— BRONFRAGMENT —
-*-*-

10.1.  De voorzieningenrechter zal het beroep van rechtswege tegen het besluit van 24 december 2024 daarom ongegrond verklaren.
Conclusie
11.     Het hoger beroep is ongegrond. De uitspraak van de rechtbank wordt, voor zover aangevallen, bevestigd. Het beroep van rechtswege tegen het besluit van 24 december 2024 is eveneens ongegrond. De voorzieningenrechter wijst het verzoek om een voorlopige voorziening te treffen af.
12.     Het college hoeft geen proceskosten te vergoeden.
Beslissing
De voorzieningenrechter van de Afdeling bestuursrechtspraak van de Raad van State:
I.        bevestigt de uitspraak van de rechtbank, voor zover aangevallen;
II.       verklaart het beroep tegen het besluit van 24 december 2024 ongegrond;
III.      wijst het verzoek af.
Aldus vastgesteld door mr. E.J. Daalder, voorzieningenrechter, in tegenwoordigheid van mr. A.S. Rietveld, griffier.
w.g. Daalder
voorzieningenrechter
w.g. Rietveld
griffier
Uitgesproken in het openbaar op 3 april 2025
Bijlage
Wettelijk kader
Huisvestingsverordening gemeente Nijmegen 2024
Artikel 10
(…)

-*-*-

— OPDRACHTEN —
1) Herschrijf de regels van de entries, te beginnen bij het begin van de entries en eindigend bij de regel met "se usan las p", als een Markdown-tabel met de kolommen Nr en Regel. Laat lege regels en de afbeeldingen weg.
2) Schrijf het bronfragment verder vanaf het punt waar het ophoudt.
Het bronfragment en de entries zijn los van elkaar staand materiaal.

-*-*-

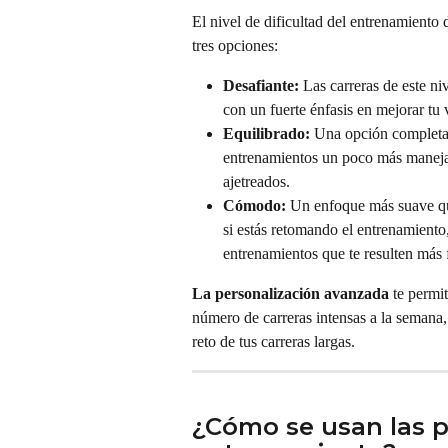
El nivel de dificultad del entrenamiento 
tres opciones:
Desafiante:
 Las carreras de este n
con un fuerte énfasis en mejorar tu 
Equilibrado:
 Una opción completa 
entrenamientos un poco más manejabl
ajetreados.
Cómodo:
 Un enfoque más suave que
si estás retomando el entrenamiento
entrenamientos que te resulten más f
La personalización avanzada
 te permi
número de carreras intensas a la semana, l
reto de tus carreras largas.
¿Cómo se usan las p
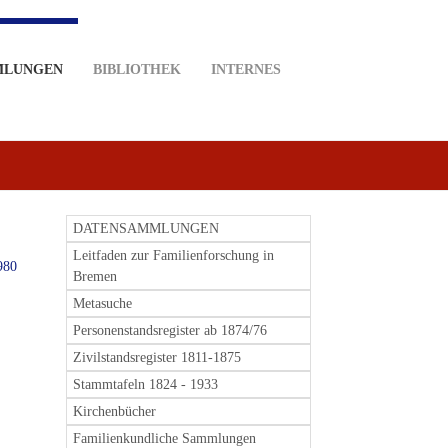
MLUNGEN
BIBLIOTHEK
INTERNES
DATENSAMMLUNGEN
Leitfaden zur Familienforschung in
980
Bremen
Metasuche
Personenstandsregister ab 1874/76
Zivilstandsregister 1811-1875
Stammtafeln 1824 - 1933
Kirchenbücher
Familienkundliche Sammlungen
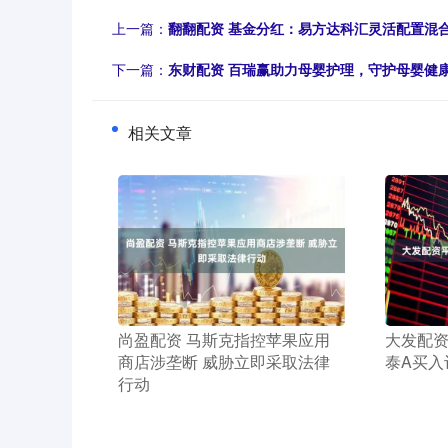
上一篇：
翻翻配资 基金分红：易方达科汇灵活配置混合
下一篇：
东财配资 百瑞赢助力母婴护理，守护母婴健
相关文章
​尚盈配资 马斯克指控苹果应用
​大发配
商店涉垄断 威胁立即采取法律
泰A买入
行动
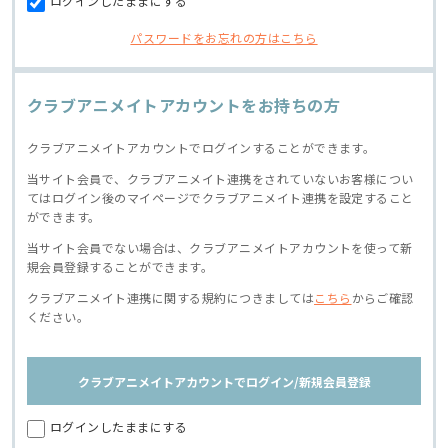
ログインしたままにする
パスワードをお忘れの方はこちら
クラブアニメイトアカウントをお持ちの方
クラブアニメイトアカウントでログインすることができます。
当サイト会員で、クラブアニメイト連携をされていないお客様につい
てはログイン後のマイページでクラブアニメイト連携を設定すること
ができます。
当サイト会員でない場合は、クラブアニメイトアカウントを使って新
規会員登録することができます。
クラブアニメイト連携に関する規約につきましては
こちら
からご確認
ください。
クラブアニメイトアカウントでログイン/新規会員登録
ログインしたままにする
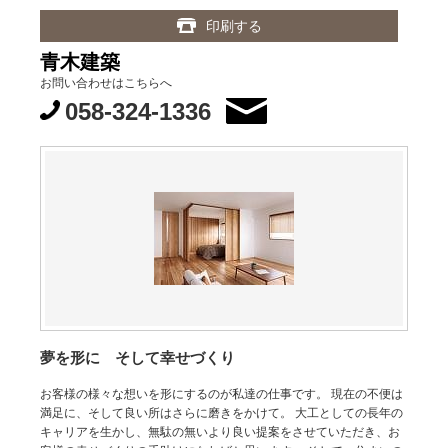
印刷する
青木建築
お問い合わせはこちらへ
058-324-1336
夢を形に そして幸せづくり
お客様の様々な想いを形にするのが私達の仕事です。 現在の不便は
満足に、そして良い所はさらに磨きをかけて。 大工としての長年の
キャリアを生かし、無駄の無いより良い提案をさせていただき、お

-*-*-

— ANTWOORDEN OP VOLGORDE —
1)
| Nr | Regel |
|---|---|
| 1 | El nivel de dificultad del entrenamiento  |
| 2 | tres opciones: |
| 3 | Desafiante: |
| 4 |  Las carreras de este n |
| 5 | con un fuerte énfasis en mejorar tu  |
| 6 | Equilibrado: |
| 7 |  Una opción completa  |
| 8 | entrenamientos un poco más manejabl |
| 9 | ajetreados. |
| 10 | Cómodo: |
| 11 |  Un enfoque más suave que |
| 12 | si estás retomando el entrenamiento |
| 13 | entrenamientos que te resulten más f |
| 14 | La personalización avanzada |
| 15 |  te permi |
| 16 | número de carreras intensas a la semana, l |
| 17 | reto de tus carreras largas. |
| 18 | ¿Cómo se usan las p |

2)
4. Het college van burgemeester en wethouders kan een noodurgentieverklaring verstrekken aan een woningzoekende die zich in een persoonlijke noodsituatie bevindt, indien deze noodsituatie:
a.       niet door betrokkene zelf is veroorzaakt of kon worden voorkomen, en
b.       niet door betrokkene zelf kan worden opgelost.
c.       zodanig ernstig is dat het onverantwoord is deze situatie langer dan 4 maanden te laten voortbestaan, geteld vanaf het moment van de aanvraag om een urgentieverklaring.
5. Voor zover er sprake is van verwijtbare verantwoordelijkheid voor het ontstaan of voortbestaan van de persoonlijke noodsituatie als bedoeld in het vierde lid geldt dit tot een maximum van drie jaar na het ontstaan van de woonnoodsituatie.